Spiel Vor- und Nachbereitung, Trainingsanalyse, Analyse des kommenden Gegners oder Einzelanalysen der eigenen sowie der gegnerischen Spieler kosten Zeit. In der Regel, erklärt Glück, schaue er sich drei bis vier komplette Spiele des kommenden Gegners an. Auf rund zehn Szenen reduziert er dann das Angebot für das Trainerteam. In der 15 bis 20 Minuten langen Besprechung des Cheftrainers vor den Spielen kommen dann noch fünf, sechs Szenen des Gegners vor.

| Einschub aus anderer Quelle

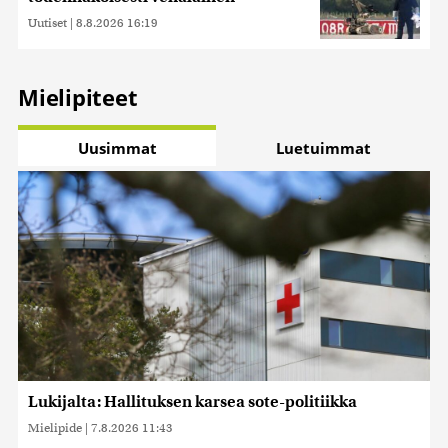
Uutiset
|
8.8.2026 16:19
Mielipiteet
Uusimmat
Luetuimmat
Lukijalta: Hallituksen karsea sote-politiikka
Mielipide
|
7.8.2026 11:43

Glück erklärt: "Ich stehe immer vor der Frage: Was nutze ich, was ist überflüssig?"

Überraschen kann den Analysten höchstens noch das Einsetzen eines gegnerischen Spielers auf einer ungewohnten Position. "Ich muss herausfinden: Was ist die wahrscheinlichste Formation, die der Gegner gegen uns spielen wird", sagt Glück. Dabei beschäftigen ihn mannschaftstaktische Fragen genauso wie individuelle: Läuft der Gegner Dreierabwehrketten anderes an als Viererketten? Welcher Spieler hat die meisten Ballkontakte im Spielaufbau und in welcher Zone? Und so weiter. Doch selbst die intensivste Vorbereitung kommt gegen die Widrigkeiten des Spiels nicht an. Wer kann schon Pfostenschüsse, Platzverweise und Formschwächen voraussehen?

Die Hoffenheimer wollen nach dem Sieg in Augsburg mit einem Erfolg gegen Wolfsburg eine Serie starten. Vor zehn Tagen leitete Julian Nagelsmann "ein paar kleine psychologische Veränderungen" im Umgang mit der Mannschaft ein. Der Beginn einer Wende im Saisonfinale? Nagelsmann hatte sich zum Reflektieren in die Sinsheimer Therme zurückgezogen. Mit dabei: Benjamin Glück.